*TO DO:*
The entries below hold a line with "25: (776, 30, 0.24)" and a line with "41: (722, 404, 0.20)". Return those lines and all that lie between them, exactly and only.

──────────

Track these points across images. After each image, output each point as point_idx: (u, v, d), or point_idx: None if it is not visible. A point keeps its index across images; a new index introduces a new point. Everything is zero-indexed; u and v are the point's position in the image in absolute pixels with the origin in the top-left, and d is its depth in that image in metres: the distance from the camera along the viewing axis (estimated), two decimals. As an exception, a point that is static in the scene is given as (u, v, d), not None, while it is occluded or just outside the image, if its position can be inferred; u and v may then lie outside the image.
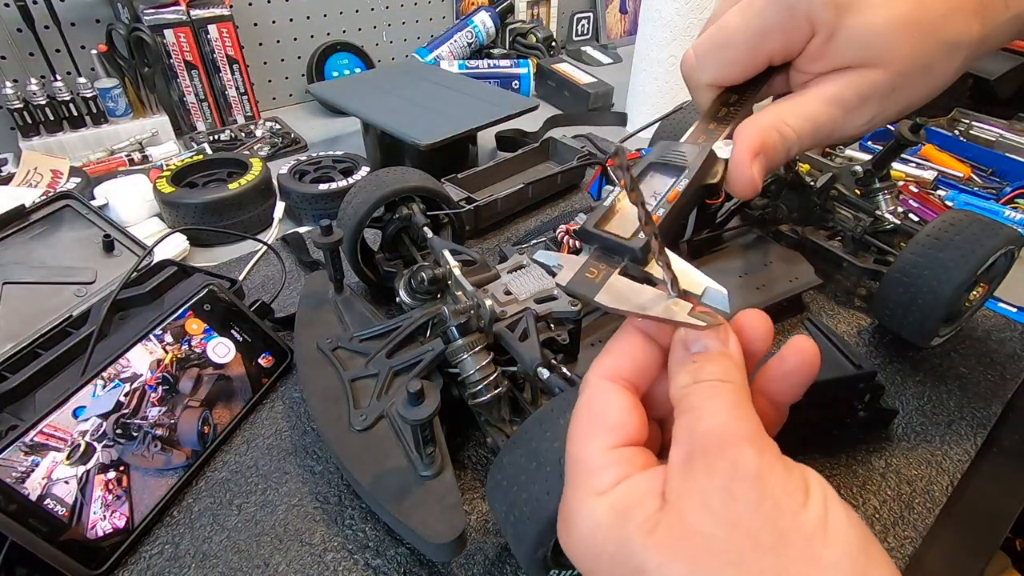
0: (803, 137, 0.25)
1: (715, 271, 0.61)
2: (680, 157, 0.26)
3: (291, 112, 1.16)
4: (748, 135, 0.25)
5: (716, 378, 0.20)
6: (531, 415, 0.34)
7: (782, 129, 0.25)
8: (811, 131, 0.25)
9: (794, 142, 0.25)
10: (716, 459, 0.19)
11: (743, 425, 0.19)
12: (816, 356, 0.23)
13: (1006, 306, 0.64)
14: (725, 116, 0.27)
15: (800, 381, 0.23)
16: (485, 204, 0.73)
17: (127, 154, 0.92)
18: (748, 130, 0.25)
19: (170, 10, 0.94)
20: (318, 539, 0.43)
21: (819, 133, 0.25)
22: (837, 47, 0.24)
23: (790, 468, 0.19)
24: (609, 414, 0.22)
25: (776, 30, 0.24)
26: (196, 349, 0.51)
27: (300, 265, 0.72)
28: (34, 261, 0.59)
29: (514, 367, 0.46)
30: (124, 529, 0.42)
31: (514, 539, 0.34)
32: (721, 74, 0.27)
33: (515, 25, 1.33)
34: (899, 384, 0.55)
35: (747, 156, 0.25)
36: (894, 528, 0.44)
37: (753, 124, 0.25)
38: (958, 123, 0.96)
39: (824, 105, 0.25)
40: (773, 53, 0.25)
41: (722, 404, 0.20)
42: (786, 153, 0.25)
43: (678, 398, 0.21)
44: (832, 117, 0.25)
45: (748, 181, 0.25)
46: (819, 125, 0.25)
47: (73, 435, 0.42)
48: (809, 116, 0.25)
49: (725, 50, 0.26)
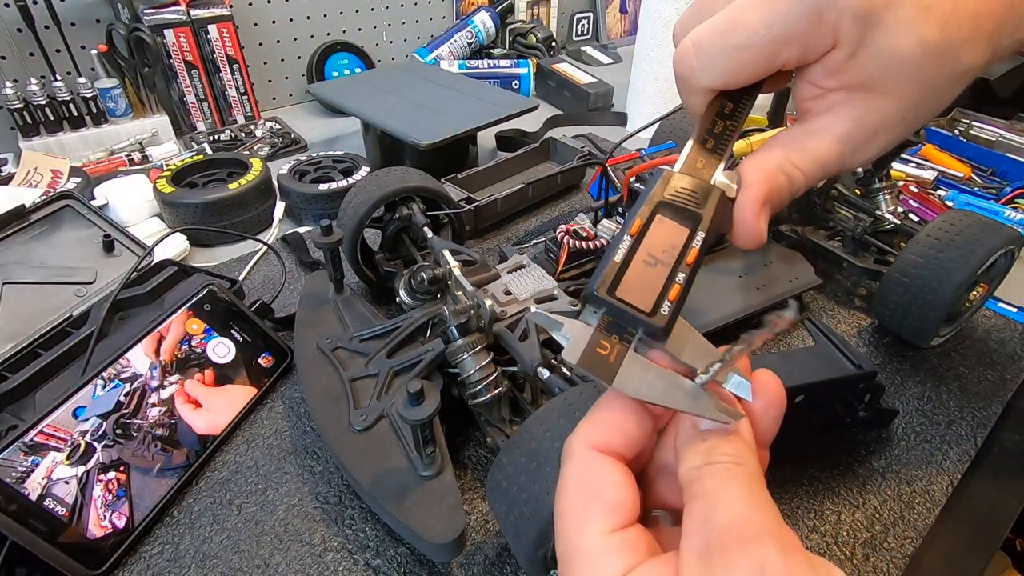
0: (810, 179, 0.23)
1: (715, 271, 0.61)
2: (691, 199, 0.23)
3: (291, 112, 1.16)
4: (755, 183, 0.23)
5: (729, 460, 0.19)
6: (531, 415, 0.35)
7: (790, 172, 0.23)
8: (818, 172, 0.23)
9: (801, 185, 0.23)
10: (738, 556, 0.17)
11: (763, 518, 0.18)
12: (781, 390, 0.22)
13: (1006, 306, 0.64)
14: (722, 132, 0.24)
15: (774, 419, 0.22)
16: (485, 204, 0.73)
17: (127, 154, 0.92)
18: (755, 176, 0.23)
19: (170, 10, 0.94)
20: (318, 539, 0.43)
21: (825, 172, 0.24)
22: (857, 66, 0.22)
23: (815, 565, 0.18)
24: (604, 491, 0.21)
25: (798, 37, 0.21)
26: (196, 349, 0.51)
27: (300, 265, 0.72)
28: (34, 261, 0.59)
29: (514, 367, 0.46)
30: (124, 529, 0.42)
31: (514, 539, 0.34)
32: (729, 78, 0.23)
33: (515, 25, 1.33)
34: (899, 384, 0.55)
35: (754, 209, 0.23)
36: (894, 528, 0.44)
37: (760, 168, 0.23)
38: (958, 123, 0.96)
39: (834, 143, 0.23)
40: (789, 59, 0.22)
41: (738, 492, 0.19)
42: (791, 196, 0.24)
43: (688, 480, 0.20)
44: (840, 155, 0.23)
45: (755, 235, 0.23)
46: (826, 164, 0.23)
47: (73, 435, 0.42)
48: (818, 156, 0.23)
49: (739, 52, 0.22)
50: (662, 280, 0.22)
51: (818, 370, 0.45)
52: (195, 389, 0.49)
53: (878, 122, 0.22)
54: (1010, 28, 0.22)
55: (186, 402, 0.48)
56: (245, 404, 0.52)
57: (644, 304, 0.21)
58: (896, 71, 0.21)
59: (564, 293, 0.50)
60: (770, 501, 0.19)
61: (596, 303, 0.22)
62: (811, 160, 0.23)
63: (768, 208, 0.23)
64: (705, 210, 0.23)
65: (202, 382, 0.50)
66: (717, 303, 0.57)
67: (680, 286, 0.22)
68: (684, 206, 0.23)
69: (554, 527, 0.21)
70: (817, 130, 0.23)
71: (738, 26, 0.22)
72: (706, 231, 0.22)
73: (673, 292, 0.21)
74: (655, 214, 0.23)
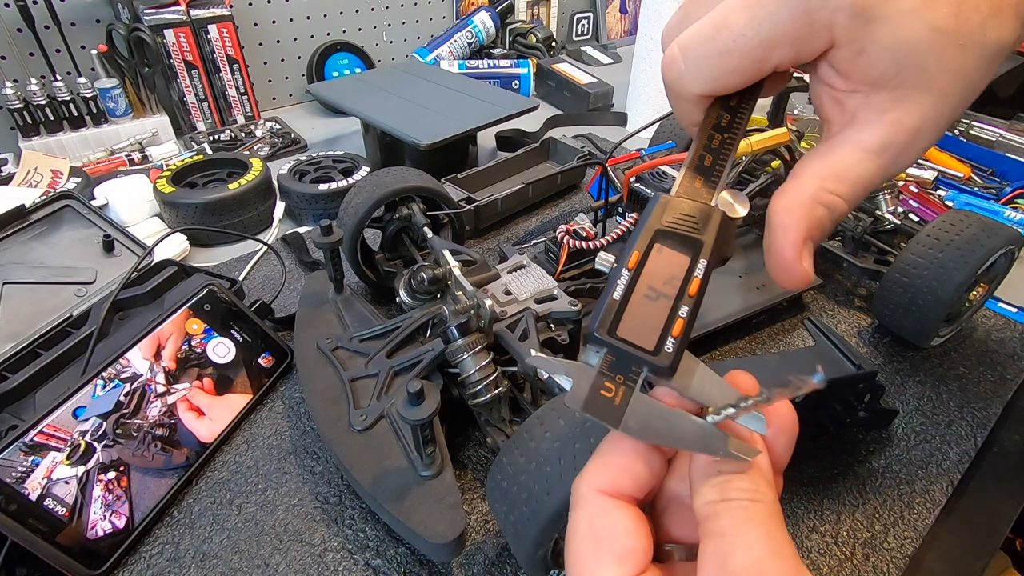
0: (852, 201, 0.21)
1: (715, 271, 0.61)
2: (690, 225, 0.22)
3: (291, 112, 1.16)
4: (791, 223, 0.21)
5: (746, 497, 0.19)
6: (531, 415, 0.35)
7: (828, 201, 0.21)
8: (861, 192, 0.21)
9: (842, 212, 0.21)
10: None
11: (782, 564, 0.18)
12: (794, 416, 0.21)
13: (1006, 306, 0.64)
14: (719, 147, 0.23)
15: (786, 446, 0.21)
16: (485, 204, 0.73)
17: (127, 154, 0.92)
18: (789, 216, 0.21)
19: (170, 10, 0.94)
20: (318, 539, 0.43)
21: (867, 190, 0.21)
22: (870, 63, 0.20)
23: None
24: (616, 539, 0.20)
25: (789, 38, 0.20)
26: (196, 349, 0.51)
27: (300, 265, 0.72)
28: (34, 261, 0.59)
29: (514, 367, 0.46)
30: (124, 529, 0.42)
31: (514, 539, 0.34)
32: (717, 83, 0.22)
33: (515, 25, 1.33)
34: (899, 384, 0.55)
35: (796, 251, 0.21)
36: (894, 528, 0.44)
37: (795, 203, 0.21)
38: (958, 123, 0.96)
39: (872, 158, 0.21)
40: (781, 61, 0.21)
41: (756, 534, 0.18)
42: (833, 224, 0.22)
43: (703, 515, 0.19)
44: (882, 168, 0.21)
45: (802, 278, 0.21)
46: (868, 182, 0.21)
47: (73, 435, 0.42)
48: (857, 177, 0.21)
49: (725, 57, 0.21)
50: (664, 315, 0.21)
51: (818, 370, 0.45)
52: (198, 398, 0.49)
53: (917, 122, 0.20)
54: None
55: (188, 409, 0.48)
56: (245, 404, 0.52)
57: (647, 342, 0.20)
58: (914, 65, 0.20)
59: (564, 293, 0.50)
60: (788, 541, 0.18)
61: (597, 343, 0.21)
62: (851, 183, 0.21)
63: (810, 245, 0.21)
64: (706, 235, 0.21)
65: (203, 390, 0.50)
66: (717, 303, 0.57)
67: (683, 320, 0.20)
68: (684, 233, 0.22)
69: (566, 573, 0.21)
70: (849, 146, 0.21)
71: (724, 29, 0.21)
72: (708, 258, 0.21)
73: (677, 328, 0.20)
74: (653, 244, 0.22)
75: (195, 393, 0.49)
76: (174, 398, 0.48)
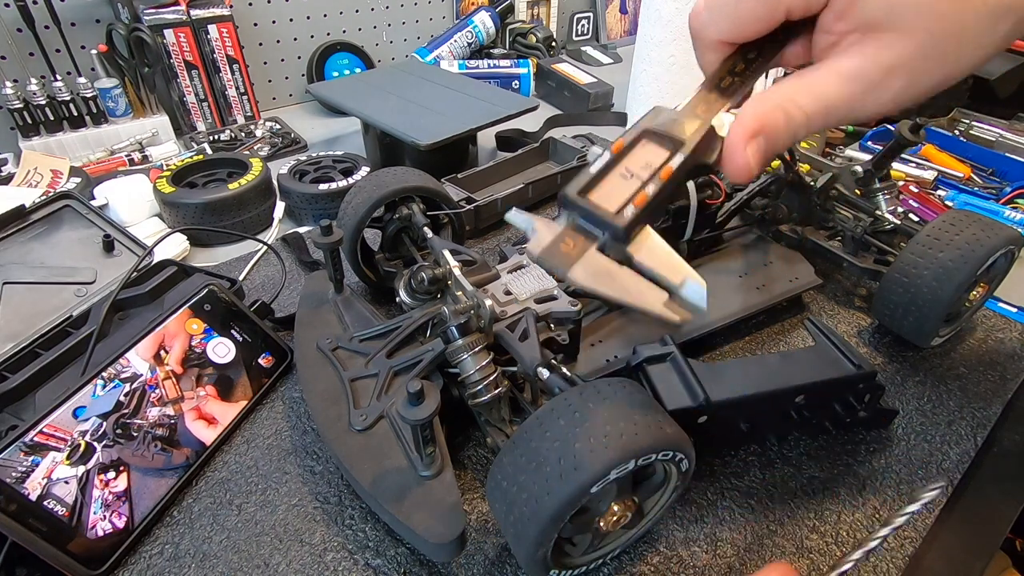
0: (813, 119, 0.22)
1: (715, 271, 0.61)
2: (677, 128, 0.24)
3: (291, 112, 1.16)
4: (748, 114, 0.22)
5: None
6: (531, 415, 0.35)
7: (790, 109, 0.22)
8: (823, 112, 0.22)
9: (801, 124, 0.23)
10: None
11: None
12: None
13: (1006, 306, 0.64)
14: (729, 87, 0.24)
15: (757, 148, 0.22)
16: (485, 204, 0.73)
17: (127, 154, 0.92)
18: (750, 108, 0.23)
19: (170, 10, 0.94)
20: (318, 539, 0.43)
21: (833, 115, 0.23)
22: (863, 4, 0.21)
23: None
24: None
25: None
26: (196, 349, 0.51)
27: (300, 265, 0.72)
28: (34, 261, 0.59)
29: (514, 367, 0.46)
30: (124, 529, 0.42)
31: (514, 539, 0.34)
32: (735, 29, 0.24)
33: (515, 25, 1.33)
34: (899, 384, 0.55)
35: (743, 137, 0.22)
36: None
37: (758, 102, 0.23)
38: (958, 123, 0.96)
39: (842, 82, 0.22)
40: (793, 9, 0.23)
41: None
42: (791, 136, 0.23)
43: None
44: (851, 95, 0.22)
45: (742, 166, 0.22)
46: (832, 104, 0.22)
47: (73, 435, 0.42)
48: (823, 95, 0.22)
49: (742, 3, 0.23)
50: (633, 189, 0.22)
51: (818, 370, 0.45)
52: (210, 406, 0.50)
53: (893, 59, 0.21)
54: None
55: (198, 418, 0.48)
56: (245, 405, 0.52)
57: (610, 207, 0.22)
58: (904, 5, 0.20)
59: (564, 293, 0.50)
60: None
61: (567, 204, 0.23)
62: (814, 98, 0.22)
63: (761, 143, 0.23)
64: (689, 137, 0.23)
65: (215, 398, 0.50)
66: (717, 303, 0.57)
67: (646, 194, 0.22)
68: (669, 134, 0.24)
69: None
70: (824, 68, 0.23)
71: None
72: (686, 154, 0.23)
73: (639, 198, 0.22)
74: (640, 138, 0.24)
75: (207, 401, 0.49)
76: (190, 404, 0.48)
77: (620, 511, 0.36)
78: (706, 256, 0.64)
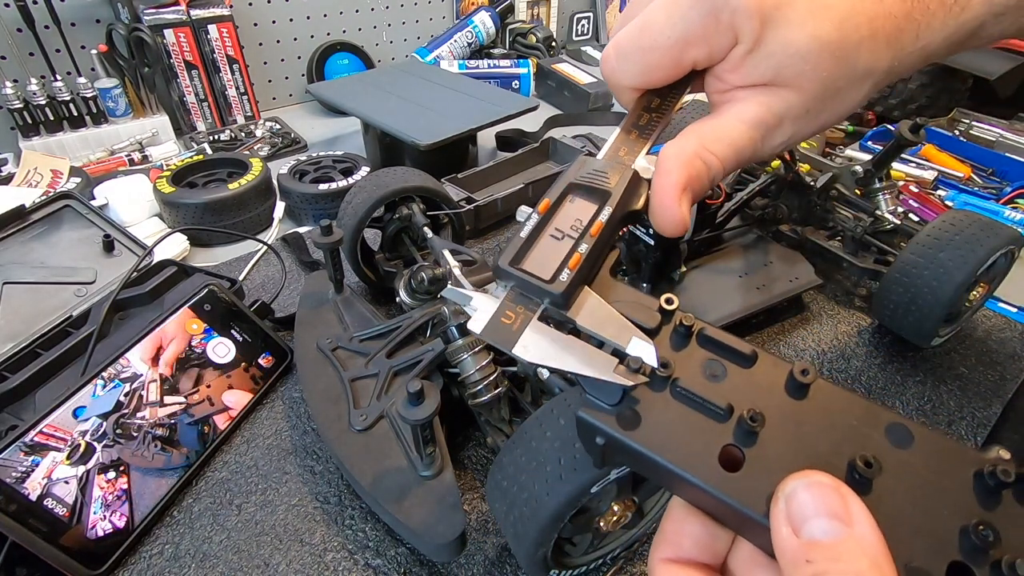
0: (726, 164, 0.24)
1: (715, 271, 0.61)
2: (602, 179, 0.24)
3: (291, 112, 1.16)
4: (673, 168, 0.23)
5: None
6: (531, 415, 0.35)
7: (706, 158, 0.23)
8: (734, 157, 0.24)
9: (718, 172, 0.24)
10: None
11: None
12: None
13: (1006, 306, 0.64)
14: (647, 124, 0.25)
15: None
16: (485, 204, 0.73)
17: (127, 154, 0.92)
18: (672, 162, 0.23)
19: (170, 10, 0.94)
20: (318, 539, 0.43)
21: (740, 157, 0.24)
22: (756, 61, 0.23)
23: None
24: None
25: (700, 36, 0.23)
26: (196, 349, 0.51)
27: (300, 265, 0.72)
28: (34, 261, 0.59)
29: (514, 367, 0.46)
30: (124, 529, 0.42)
31: (514, 539, 0.34)
32: (644, 78, 0.25)
33: (515, 25, 1.33)
34: (899, 384, 0.55)
35: (675, 193, 0.23)
36: (894, 528, 0.44)
37: (677, 154, 0.23)
38: (958, 123, 0.96)
39: (747, 129, 0.24)
40: (697, 59, 0.24)
41: None
42: (711, 183, 0.24)
43: None
44: (753, 140, 0.24)
45: (678, 221, 0.23)
46: (741, 150, 0.24)
47: (73, 435, 0.42)
48: (732, 141, 0.24)
49: (648, 53, 0.24)
50: (565, 252, 0.22)
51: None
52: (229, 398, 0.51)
53: (784, 109, 0.23)
54: (911, 35, 0.23)
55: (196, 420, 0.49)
56: (245, 404, 0.52)
57: (545, 273, 0.22)
58: (792, 66, 0.22)
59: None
60: None
61: (501, 275, 0.23)
62: (726, 144, 0.24)
63: (689, 194, 0.23)
64: (614, 187, 0.24)
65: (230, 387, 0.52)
66: (717, 303, 0.57)
67: (580, 255, 0.22)
68: (594, 186, 0.24)
69: None
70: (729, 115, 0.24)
71: (647, 29, 0.24)
72: (613, 206, 0.23)
73: (573, 260, 0.22)
74: (566, 194, 0.24)
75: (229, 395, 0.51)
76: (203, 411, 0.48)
77: (620, 511, 0.36)
78: (706, 256, 0.64)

──────────

*ANSWER AREA:*
25: (776, 30, 0.24)
26: (196, 349, 0.51)
27: (300, 265, 0.72)
28: (34, 261, 0.59)
29: (514, 367, 0.46)
30: (124, 529, 0.42)
31: (514, 539, 0.34)
32: (721, 74, 0.27)
33: (515, 25, 1.33)
34: (899, 384, 0.55)
35: (747, 156, 0.25)
36: (894, 528, 0.44)
37: (753, 124, 0.25)
38: (958, 123, 0.96)
39: (824, 105, 0.25)
40: (773, 53, 0.25)
41: (722, 404, 0.20)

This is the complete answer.